Жизнь и правда начиналась. Трудная, голодная, но общая. Мирон, несмотря на больную руку, взялся за починку крыши. Таисия вскопала огород. Они спали в обнимку на старой железной кровати, согревая друг друга дыханием, и каждое утро начинали с благодарности за то, что проснулись рядом.
Летом 1944-го Таисия поняла, что ждёт ребёнка. Она не решалась сказать Мирону, боясь спугнуть счастье. Но однажды вечером, когда они сидели на берегу Северского Донца и смотрели на закат, она всё же призналась.
Мирон долго молчал, а потом опустился перед ней на колени, прямо в прибрежный песок, и приложил ухо к её животу.
— Если это будет девочка, — сказал он, и голос его дрожал, — мы назовём её Надеждой. Потому что она — наша надежда. А если мальчик, то назовём Елисеем. В честь моего командира, который собой меня накрыл под Прохоровкой.
Таисия улыбнулась сквозь слёзы. Она была согласна на любое имя, лишь бы этот ребёнок выжил.
Роды начались в конце марта 1945-го, прямо под грохот салюта — наши войска взяли Кёнигсберг. Таисия мучилась почти сутки. Местная повитуха, бабка Лукерья, уже качала головой, но Мирон сидел под дверью и, забыв все молитвы, просто шептал в щели: «Не смей уходить, слышишь? Я тебя не пускаю».
Когда раздался первый крик младенца, грохот праздничных залпов за окном слился с этим криком. Родилась девочка. Крепкая, горластая. Надежда Мироновна Лосева.
ЭПИЛОГ. 1955 год
Прошло десять лет. Станица Северская отстроилась заново, расцвела садами. В доме Лосевых пахло пирогами и смолой — Мирон мастерил новую мебель.
Таисия, пополневшая, но всё ещё красивая той особой, одухотворённой красотой, сидела на скамейке и лущила горох. Надежда, босая и стремительная, словно ветер, носилась по двору с соседскими мальчишками.
В калитку постучали. На пороге стоял незнакомый мужчина в сером пальто, с измождённым лицом и седыми висками. Он долго всматривался в Таисию, а потом снял кепку.
— Тася… — хрипло сказал он. — Не признала?
Таисия поднялась, и горох покатился по земле. Это был её отец. Тот самый, кого она считала погибшим в лагерях. Он вернулся. Больной, измученный, но живой.
Вечером за столом собралась вся семья. Отец Таисии сидел во главе, держа в руках кусок хлеба и не веря своему счастью.
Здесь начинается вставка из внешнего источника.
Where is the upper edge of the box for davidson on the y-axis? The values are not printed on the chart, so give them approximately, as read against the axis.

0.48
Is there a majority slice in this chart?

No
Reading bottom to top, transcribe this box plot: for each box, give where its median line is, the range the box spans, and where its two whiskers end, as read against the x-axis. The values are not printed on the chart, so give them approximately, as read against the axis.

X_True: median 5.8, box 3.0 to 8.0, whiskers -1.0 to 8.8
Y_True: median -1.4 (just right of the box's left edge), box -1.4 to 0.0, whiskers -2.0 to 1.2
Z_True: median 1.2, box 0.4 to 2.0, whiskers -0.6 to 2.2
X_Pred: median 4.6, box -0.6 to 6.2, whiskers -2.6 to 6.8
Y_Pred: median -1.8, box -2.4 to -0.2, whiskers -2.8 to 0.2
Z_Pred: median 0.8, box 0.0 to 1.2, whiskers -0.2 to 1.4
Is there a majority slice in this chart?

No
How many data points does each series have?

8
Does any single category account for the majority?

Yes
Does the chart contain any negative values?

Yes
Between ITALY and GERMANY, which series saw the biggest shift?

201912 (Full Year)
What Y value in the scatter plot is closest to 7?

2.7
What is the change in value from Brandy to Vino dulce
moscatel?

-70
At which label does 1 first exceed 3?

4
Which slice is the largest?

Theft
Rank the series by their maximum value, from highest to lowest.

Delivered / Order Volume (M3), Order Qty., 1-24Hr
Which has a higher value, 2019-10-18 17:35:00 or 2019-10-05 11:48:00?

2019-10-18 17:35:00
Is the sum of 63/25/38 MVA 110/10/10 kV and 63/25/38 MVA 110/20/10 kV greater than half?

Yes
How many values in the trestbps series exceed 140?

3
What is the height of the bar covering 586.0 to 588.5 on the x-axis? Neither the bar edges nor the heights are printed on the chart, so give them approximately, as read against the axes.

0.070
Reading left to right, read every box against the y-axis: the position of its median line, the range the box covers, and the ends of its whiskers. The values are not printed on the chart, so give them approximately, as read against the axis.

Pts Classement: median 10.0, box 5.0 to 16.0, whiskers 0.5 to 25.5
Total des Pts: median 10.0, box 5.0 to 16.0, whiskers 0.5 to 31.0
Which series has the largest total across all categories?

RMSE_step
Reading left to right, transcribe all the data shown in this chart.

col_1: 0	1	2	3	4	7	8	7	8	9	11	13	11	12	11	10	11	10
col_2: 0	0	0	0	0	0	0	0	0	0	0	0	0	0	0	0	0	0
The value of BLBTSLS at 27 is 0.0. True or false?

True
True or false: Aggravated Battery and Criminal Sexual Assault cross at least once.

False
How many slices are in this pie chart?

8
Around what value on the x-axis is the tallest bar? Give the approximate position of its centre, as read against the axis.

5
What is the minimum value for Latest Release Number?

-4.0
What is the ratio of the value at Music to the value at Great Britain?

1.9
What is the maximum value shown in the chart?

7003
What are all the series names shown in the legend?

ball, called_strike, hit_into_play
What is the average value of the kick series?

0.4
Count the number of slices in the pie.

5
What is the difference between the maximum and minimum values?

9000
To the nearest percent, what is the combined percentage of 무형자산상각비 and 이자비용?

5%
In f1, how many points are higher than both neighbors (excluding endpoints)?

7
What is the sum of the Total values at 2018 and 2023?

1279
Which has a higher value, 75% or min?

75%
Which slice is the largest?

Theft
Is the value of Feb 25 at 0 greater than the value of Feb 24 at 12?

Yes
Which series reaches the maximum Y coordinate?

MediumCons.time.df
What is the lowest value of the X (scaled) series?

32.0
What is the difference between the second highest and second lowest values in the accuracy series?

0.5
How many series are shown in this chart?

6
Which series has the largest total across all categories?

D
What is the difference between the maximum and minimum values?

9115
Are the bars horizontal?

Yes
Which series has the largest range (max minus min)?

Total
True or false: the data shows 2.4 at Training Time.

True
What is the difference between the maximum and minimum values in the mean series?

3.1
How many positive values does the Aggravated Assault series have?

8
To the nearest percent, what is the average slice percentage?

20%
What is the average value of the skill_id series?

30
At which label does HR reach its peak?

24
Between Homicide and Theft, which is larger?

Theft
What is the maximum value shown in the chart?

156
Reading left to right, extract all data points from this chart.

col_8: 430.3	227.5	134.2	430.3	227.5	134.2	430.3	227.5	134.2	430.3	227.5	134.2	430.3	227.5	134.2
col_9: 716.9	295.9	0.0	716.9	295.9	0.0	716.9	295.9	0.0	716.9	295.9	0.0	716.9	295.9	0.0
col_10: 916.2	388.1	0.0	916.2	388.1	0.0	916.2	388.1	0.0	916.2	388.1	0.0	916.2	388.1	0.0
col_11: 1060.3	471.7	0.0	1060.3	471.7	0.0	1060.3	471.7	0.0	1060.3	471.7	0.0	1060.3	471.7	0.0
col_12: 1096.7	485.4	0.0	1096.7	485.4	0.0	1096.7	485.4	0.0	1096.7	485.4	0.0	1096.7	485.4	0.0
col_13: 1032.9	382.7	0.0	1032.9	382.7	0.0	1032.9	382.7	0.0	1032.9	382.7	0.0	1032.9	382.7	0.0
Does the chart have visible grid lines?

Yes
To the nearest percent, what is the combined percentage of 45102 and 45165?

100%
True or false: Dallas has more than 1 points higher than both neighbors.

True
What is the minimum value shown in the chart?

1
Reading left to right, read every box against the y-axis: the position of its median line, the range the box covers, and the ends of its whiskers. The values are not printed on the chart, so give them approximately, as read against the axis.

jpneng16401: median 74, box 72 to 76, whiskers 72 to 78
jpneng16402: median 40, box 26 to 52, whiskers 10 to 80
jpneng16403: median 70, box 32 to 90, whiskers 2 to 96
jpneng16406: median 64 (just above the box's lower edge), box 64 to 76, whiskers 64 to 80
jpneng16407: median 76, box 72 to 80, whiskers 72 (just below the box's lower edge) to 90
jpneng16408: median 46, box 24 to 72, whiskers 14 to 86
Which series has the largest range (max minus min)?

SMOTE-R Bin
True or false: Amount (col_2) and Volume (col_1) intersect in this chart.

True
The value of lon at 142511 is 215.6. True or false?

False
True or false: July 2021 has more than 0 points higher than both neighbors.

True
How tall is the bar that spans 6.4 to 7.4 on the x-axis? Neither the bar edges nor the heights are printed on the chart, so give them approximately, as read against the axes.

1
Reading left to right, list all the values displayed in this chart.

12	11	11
Мирон разливал по гранёным стаканам терпкое вино из собственного виноградника.
— За возвращение! — провозгласил он.
— За жизнь, — тихо поправила Таисия, глядя на мужа, на дочь, на воскресшего из мёртвых отца.
Надя, забравшаяся на колени к деду, спросила:
— Деда, а ты теперь навсегда с нами?
— Навсегда, внученька, — ответил старик, и по его щекам потекли слёзы. — Я очень долго шёл домой.
За окном шумел дождь, омывая цветущие вишни. В трубе завывал ветер, но в доме было тепло. Потому что там, где есть любовь, память и прощение, война бессильна. Судьба перемолола их, но не сломала. Они выстояли, потому что держались друг за друга.
Это и есть жизнь — долгий путь домой. Сквозь руины, сквозь боль, сквозь время. И в конце этого пути всегда горит свет.